Pauline McLean | 13:51 UK time, Thursday, 27 January 2011

The last time I met James Waters, it was on board Concorde.

To be fair, it was stationary and in the confines of the National Museum of Flight but still an unusual setting for a musical premiere as part of the Lammermuir Festival, which he co-directs.

This week he was presiding over another unusual premiere. The venue - Perth Concert Hall - is ordinary enough but the piece, a concerto by Vivaldi, hasn't been heard for the best part of 250 years, if at all.

Among those listening in to rehearsals of Il Gran Mogol, is musicologist Andrew Woolley, from the University of Southampton, who stumbled across the score while researching another matter in the National Archives of Scotland.

Il Gran Mogol - one of a quartet of short, national concertos, all believed to be missing - was filed away among the papers of the Marquesses of Bute.

Softly spoken Mr Woolley is modest about his find.

Grand tour

"I'm a huge fan of Vivaldi and I knew it was something very special - but it was really a case of asking the right question - was it known?" he asked.

The answer was that the piece wasn't known, at least in recent years.

It's believed to have been brought to Scotland by the son of the third Marquis of Lothian, who, as noblemen did in those days, went on a grand tour of Europe and brought home the concerto as a souvenir.

As a keen flautist, there's every chance he played it, but no mention of any public performance before Lord Robert Kerr died on the battlefield at Culloden and the concerto disappeared into piles of family papers.

There was of course huge excitement about the discovery. Adrian Chandler, who leads the early music ensemble La Serenissima, says it's comparable with the discovery of Vivaldi's sacred work Dixit Dominus in a German archive in 2005. But how would it sound?

New album

Concert goers in Perth got the chance to find out when La Serenissima performed its 21st century premiere last night.
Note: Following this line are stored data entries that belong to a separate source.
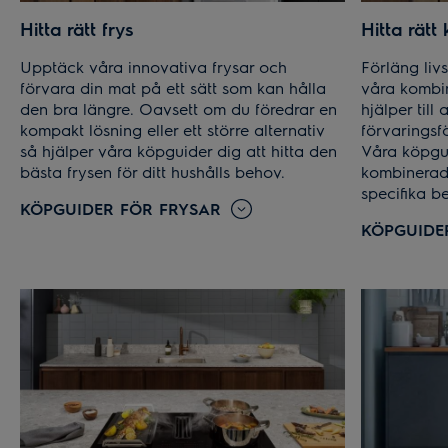
Hitta rätt frys
Hitta rätt
Upptäck våra innovativa frysar och
Förläng liv
förvara din mat på ett sätt som kan hålla
våra kombi
den bra längre. Oavsett om du föredrar en
hjälper till
kompakt lösning eller ett större alternativ
förvaringsf
så hjälper våra köpguider dig att hitta den
Våra köpgui
bästa frysen för ditt hushålls behov.
kombinerade
specifika b
KÖPGUIDER FÖR FRYSAR
KÖPGUIDE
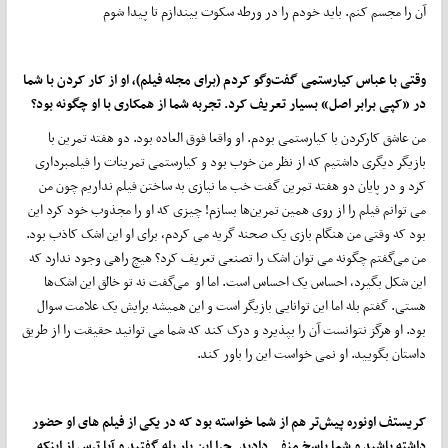
آن را مجسم کنم. باید خودم را در ورطه سکوت بیندازم تا پیدا شوم
وقتی با عباس کیارستمی گفت‌وگو کردم (برای مجله فیلم)، او از کار کردن با شما
در «کپی برابر اصل» بسیار تعریف کرد. تجربه شما از همکاری با او چگونه بود؟
من عاشق کارکردن با کیارستمی بودم. او واقعا فوق العاده بود. دو هفته تمرین با
بازیگر دیگری داشتیم که از نظر من خوب بود و کیارستمی تمرینات را فیلمبرداری
کرد و در پایان دو هفته تمرین گفت خب ما نیازی به ساختن فیلم نداریم چون من
می توانم فیلم را از روی همین تمرین‌ها بسازم! چیزی که او را مجذوب خود کرد این
بود که وقتی من هنگام بازی یک صحنه گریه می کردم، برای او این اشک کاذب بود.
من می‌گفتم چگونه می توان اشک را تصنعی تعریف کرد؟ هیچ راهی وجود ندارد که
این شکل بگیرد، احساس یک احساس است. اما او می‌گفت نه تو خالق این اشک‌ها
هستی. گفتم بله اما این توانایی بازیگر است و این همیشه برایش یک علامت سوال
بود. او هرگز نتوانست آن را بپذیرد و درک کند که شما می توانید حقیقت را از طریق
داستان بگویید. او نمی خواست این را باور کند.
کریستف اونوره پیش‌تر هم از شما خواسته بود که در یکی از فیلم های او حضور
داشته باشید و شما پاسخ منفی دادید. چرا این بار بله گفتید و آیا ترس از اینکه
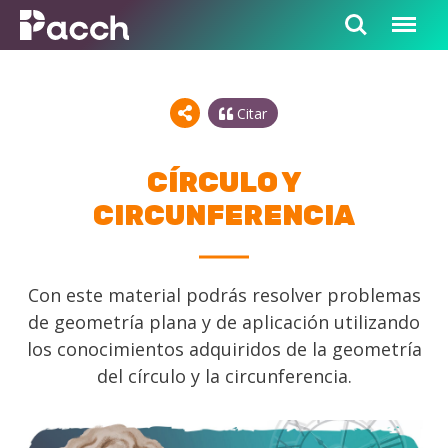
Citar
CÍRCULO Y
CIRCUNFERENCIA
Con este material podrás resolver problemas
de geometría plana y de aplicación utilizando
los conocimientos adquiridos de la geometría
del círculo y la circunferencia.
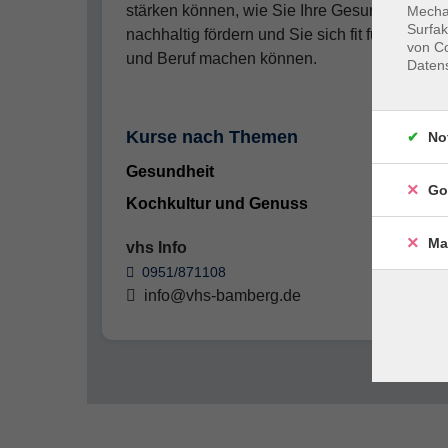
stärken können, wie Sie Ihre Gesundheit
Mechan
Surfak
nachhaltig fördern und Sie sich fit für Alltag
von Co
und Beruf machen können.
Daten
Kurse nach Themen
No
Gesundheit
45
Go
Kochkultur und Genuss
2
Ma
vhs Info
0951/871108
info@vhs-bamberg.de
It's short - just seven or eight minutes long - and quite recognisably Vivaldi.

Given its theme - there are further geographical tributes to France, Spain and England - it could have been something of a novelty piece but it's not. It's unsurprising but lyrical - and from a historical point of view, fascinating to hear.

La Serenissima plan to record it after their short tour, and release it on their next album so if you didn't make it to Perth, there's still a chance to hear it.